**REQUIRED TASKS:**
**a)** According to the Alzheimer's disease passage, how often can physicians correctly diagnose the disease using current methods?
**b)** Reproduce the Alzheimer's disease passage word for word from "Presently, the only" to "some further information.".
**c)** Summarize the Alzheimer's disease passage in three sentences.

*** Opening TEXT BLOCK ***

The symptoms of Alzheimer's disease manifest slowly and the first symptom may only be mild forgetfulness. In this stage, individuals may forget recent events, activities, the names of familiar people or things and may not be able to solve simple math problems. As the disease progresses, symptoms are more easily noticed and become serious enough to cause people with Alzheimer's disease or their family members to seek medical help. Mid-stage symptoms of Alzheimer's disease include forgetting how to do simple tasks such as grooming, and problems develop with speaking, understanding, reading, or writing. Later stage Alzheimer's disease patients may become anxious or aggressive, may wander away from home and ultimately need total care.
Presently, the only definite way to diagnose Alzheimer's disease is to identify plaques and tangles in brain tissue in an autopsy after death of the individual. Therefore, doctors can only make a diagnosis of “possible” or “probable” Alzheimer's disease while the person is still alive. Using current methods, physicians can diagnose Alzheimer's disease correctly up to 90 percent of the time using several tools to diagnose “probable” Alzheimer's disease. Physicians ask questions about the person's general health, past medical problems, and the history of any difficulties the person has carrying out daily activities. Behavioral tests of memory, problem solving, attention, counting, and language provide information on cognitive degeneration and medical tests, such as tests of blood, urine, or spinal fluid, and brain scans can provide some further information.
The management of Alzheimer's disease consists of medication-based and non-medication based treatments. Treatments aimed at changing the underlying course of the disease (delaying or reversing the progression) have so far been largely unsuccessful. Medicines that restore the deficit (defect), or malfunctioning, in the chemical messengers of the nerve cells (neurotransmitters), such as the cholinesterase inhibitors (ChEIs), have been shown to improve symptoms. Medications are also available to address the psychiatric manifestations of Alzheimer's disease.
Cholinesterase inhibitors, such as tacrine and rivastigmine, are currently the only class of agents that are approved by the FDA for the treatment of Alzheimer's disease. These agents are medicines that restore the defect, or malfunctioning, in the chemical neurotransmission in the brain. ChEIs impede the enzymatic degradation of neurotransmitters, thereby increasing the amount of chemical messengers available to transmit the nerve signals in the brain.

*** Closing TEXT BLOCK ***
*** Opening RECORDED DATA ***

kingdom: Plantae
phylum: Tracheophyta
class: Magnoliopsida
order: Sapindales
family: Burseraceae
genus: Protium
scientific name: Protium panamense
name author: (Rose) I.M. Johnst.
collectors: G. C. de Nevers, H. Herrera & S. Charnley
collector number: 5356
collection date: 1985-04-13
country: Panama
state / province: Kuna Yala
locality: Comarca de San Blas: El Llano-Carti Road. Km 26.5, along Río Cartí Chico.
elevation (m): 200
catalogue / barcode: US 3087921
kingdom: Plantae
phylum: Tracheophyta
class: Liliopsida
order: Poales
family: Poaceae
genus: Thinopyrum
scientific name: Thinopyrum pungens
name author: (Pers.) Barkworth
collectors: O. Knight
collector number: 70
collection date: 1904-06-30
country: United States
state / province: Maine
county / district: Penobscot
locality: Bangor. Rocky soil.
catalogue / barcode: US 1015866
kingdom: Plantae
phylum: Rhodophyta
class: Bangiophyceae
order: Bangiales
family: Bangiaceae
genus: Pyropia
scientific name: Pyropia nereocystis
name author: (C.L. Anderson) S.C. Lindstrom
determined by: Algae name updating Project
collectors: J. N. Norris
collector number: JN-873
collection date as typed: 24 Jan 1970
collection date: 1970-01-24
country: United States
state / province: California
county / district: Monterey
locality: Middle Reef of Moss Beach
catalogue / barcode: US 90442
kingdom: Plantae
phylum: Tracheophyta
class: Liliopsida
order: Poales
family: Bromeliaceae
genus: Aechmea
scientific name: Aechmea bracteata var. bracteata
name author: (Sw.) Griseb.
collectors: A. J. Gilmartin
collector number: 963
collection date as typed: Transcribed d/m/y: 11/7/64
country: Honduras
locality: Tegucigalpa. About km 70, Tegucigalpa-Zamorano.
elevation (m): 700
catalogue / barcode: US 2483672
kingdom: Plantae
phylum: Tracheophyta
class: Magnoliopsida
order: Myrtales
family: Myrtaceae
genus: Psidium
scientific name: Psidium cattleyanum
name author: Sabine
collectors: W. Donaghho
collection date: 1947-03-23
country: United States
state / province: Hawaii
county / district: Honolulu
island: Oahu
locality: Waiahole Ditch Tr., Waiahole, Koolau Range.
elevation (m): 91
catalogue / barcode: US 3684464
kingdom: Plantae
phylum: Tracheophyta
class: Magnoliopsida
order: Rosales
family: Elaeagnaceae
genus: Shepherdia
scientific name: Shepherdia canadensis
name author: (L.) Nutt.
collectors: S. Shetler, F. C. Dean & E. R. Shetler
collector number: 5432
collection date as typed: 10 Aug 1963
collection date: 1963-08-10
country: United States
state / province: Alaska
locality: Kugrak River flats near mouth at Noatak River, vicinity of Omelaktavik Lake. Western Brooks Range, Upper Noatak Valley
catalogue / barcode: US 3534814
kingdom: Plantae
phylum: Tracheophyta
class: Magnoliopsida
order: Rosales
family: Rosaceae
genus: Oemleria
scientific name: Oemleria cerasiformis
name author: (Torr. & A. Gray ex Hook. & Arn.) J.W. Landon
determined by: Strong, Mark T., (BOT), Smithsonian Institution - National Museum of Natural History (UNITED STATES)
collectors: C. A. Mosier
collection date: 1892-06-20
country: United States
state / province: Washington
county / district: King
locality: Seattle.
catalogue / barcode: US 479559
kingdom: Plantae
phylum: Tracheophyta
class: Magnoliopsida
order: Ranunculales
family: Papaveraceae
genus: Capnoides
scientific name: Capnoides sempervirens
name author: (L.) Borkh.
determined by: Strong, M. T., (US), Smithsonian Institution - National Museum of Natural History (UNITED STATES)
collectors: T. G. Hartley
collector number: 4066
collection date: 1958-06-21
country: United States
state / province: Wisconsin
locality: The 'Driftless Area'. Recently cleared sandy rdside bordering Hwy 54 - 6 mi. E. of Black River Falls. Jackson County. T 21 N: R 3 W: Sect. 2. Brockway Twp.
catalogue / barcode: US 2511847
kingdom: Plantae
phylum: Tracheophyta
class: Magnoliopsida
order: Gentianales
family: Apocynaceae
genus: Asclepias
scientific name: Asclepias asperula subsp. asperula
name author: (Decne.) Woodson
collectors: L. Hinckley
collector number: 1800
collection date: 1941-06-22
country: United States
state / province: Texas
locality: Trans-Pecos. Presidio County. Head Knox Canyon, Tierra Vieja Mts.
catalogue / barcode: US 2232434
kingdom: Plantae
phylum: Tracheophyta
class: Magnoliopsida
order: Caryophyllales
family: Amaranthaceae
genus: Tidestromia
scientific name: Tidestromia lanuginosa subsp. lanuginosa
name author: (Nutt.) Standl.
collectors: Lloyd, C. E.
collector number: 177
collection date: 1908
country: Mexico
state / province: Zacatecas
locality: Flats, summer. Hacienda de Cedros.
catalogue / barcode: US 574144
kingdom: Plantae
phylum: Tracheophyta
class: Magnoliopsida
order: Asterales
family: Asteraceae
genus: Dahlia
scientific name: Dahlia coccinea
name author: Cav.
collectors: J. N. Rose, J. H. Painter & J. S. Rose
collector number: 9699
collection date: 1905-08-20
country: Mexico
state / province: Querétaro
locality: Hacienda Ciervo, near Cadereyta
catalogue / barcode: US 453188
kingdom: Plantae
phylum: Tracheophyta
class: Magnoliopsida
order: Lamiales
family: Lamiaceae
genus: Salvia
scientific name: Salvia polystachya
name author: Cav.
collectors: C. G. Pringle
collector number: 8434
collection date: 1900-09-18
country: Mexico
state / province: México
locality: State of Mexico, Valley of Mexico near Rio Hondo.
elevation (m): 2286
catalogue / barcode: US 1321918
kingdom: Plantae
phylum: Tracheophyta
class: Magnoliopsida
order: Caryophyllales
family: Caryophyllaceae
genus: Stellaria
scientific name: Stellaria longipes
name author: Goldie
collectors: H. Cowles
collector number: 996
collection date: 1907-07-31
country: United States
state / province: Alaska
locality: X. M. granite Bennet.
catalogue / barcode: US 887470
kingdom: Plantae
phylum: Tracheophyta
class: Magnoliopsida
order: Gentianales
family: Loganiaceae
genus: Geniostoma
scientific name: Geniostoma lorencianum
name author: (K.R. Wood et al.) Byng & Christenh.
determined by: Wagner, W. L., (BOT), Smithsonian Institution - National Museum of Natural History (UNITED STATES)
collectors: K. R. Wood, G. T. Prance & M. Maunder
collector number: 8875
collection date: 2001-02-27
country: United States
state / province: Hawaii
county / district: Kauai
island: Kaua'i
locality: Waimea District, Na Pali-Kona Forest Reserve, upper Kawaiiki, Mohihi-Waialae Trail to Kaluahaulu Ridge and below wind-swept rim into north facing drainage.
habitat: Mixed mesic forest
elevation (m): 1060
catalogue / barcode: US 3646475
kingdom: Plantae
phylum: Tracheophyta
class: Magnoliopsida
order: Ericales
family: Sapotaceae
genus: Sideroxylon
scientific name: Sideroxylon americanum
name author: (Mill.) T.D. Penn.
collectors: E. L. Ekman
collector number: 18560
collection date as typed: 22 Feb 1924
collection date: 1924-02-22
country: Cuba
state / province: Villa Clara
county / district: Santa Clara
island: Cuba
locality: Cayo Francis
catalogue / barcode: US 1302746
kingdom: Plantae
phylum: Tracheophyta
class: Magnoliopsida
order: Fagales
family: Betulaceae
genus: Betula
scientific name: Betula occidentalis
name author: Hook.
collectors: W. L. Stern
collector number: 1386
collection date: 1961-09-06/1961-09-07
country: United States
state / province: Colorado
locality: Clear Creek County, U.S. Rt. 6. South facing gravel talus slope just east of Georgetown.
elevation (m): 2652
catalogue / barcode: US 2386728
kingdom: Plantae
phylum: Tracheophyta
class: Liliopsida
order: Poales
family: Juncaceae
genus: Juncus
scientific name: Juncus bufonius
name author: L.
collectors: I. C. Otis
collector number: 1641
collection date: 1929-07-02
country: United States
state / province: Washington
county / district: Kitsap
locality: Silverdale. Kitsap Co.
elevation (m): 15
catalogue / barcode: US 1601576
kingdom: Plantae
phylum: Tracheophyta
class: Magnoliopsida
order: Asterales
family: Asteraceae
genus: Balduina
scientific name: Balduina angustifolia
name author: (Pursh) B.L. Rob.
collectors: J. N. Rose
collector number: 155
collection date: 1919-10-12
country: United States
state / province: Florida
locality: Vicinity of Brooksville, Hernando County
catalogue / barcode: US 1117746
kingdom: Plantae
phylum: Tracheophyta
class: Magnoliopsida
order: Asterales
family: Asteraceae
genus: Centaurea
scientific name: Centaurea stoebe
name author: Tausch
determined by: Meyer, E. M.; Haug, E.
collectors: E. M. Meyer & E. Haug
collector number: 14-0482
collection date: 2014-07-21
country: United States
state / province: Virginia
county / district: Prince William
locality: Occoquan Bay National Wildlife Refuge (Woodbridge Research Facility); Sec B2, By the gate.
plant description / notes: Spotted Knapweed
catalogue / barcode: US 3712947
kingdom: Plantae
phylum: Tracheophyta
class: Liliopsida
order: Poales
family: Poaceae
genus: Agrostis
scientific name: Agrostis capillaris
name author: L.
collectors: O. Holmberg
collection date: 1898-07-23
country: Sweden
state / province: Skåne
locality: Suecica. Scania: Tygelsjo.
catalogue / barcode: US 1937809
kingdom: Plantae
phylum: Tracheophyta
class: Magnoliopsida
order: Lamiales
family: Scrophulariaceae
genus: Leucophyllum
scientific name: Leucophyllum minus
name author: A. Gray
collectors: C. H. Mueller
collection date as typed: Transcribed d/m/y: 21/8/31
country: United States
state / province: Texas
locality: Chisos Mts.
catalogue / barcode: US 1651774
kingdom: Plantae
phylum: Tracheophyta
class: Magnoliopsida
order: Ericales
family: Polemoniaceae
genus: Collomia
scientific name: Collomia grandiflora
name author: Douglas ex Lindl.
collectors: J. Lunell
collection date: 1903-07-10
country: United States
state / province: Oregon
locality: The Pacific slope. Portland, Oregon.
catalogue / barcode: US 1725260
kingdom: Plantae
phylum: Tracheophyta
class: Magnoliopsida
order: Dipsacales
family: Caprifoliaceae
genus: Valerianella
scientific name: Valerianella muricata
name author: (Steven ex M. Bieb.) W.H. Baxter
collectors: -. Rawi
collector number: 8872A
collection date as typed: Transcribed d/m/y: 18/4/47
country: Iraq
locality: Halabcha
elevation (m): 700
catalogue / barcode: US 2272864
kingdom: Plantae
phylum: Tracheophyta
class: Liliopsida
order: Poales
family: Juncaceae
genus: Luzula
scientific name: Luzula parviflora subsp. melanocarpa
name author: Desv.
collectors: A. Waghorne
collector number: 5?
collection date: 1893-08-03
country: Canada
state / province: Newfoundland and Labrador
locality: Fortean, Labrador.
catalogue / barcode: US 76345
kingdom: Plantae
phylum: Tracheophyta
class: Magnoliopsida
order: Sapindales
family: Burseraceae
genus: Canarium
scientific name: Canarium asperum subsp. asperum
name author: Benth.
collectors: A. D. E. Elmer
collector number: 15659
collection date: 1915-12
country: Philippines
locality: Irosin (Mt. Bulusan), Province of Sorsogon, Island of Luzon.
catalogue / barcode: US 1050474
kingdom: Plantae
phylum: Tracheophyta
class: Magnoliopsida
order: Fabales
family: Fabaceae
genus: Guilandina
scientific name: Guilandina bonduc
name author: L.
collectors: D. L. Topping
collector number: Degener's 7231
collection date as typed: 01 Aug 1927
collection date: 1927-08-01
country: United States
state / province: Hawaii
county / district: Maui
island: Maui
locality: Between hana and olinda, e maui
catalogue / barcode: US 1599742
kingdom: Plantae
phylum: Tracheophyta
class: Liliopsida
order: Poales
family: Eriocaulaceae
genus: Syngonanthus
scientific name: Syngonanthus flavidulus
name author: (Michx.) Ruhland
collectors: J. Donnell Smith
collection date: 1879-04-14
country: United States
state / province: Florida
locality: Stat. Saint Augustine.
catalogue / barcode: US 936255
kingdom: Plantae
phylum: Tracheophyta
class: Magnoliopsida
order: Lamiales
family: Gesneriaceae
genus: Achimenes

*** Closing RECORDED DATA ***

**ANSWERS TO THE EXERCISES:**
**a)** Up to 90 percent of the time.

**b)**
Presently, the only definite way to diagnose Alzheimer's disease is to identify plaques and tangles in brain tissue in an autopsy after death of the individual. Therefore, doctors can only make a diagnosis of “possible” or “probable” Alzheimer's disease while the person is still alive. Using current methods, physicians can diagnose Alzheimer's disease correctly up to 90 percent of the time using several tools to diagnose “probable” Alzheimer's disease. Physicians ask questions about the person's general health, past medical problems, and the history of any difficulties the person has carrying out daily activities. Behavioral tests of memory, problem solving, attention, counting, and language provide information on cognitive degeneration and medical tests, such as tests of blood, urine, or spinal fluid, and brain scans can provide some further information.

**c)** Alzheimer's disease begins with mild forgetfulness and progresses to trouble with simple tasks and language, and later to anxiety, wandering, and the need for total care. It can be definitely diagnosed only by finding plaques and tangles in brain tissue at autopsy, though physicians can diagnose "probable" cases correctly up to 90 percent of the time. Treatments to change the disease's course have been largely unsuccessful, but cholinesterase inhibitors, the only FDA-approved class of agents, have been shown to improve symptoms.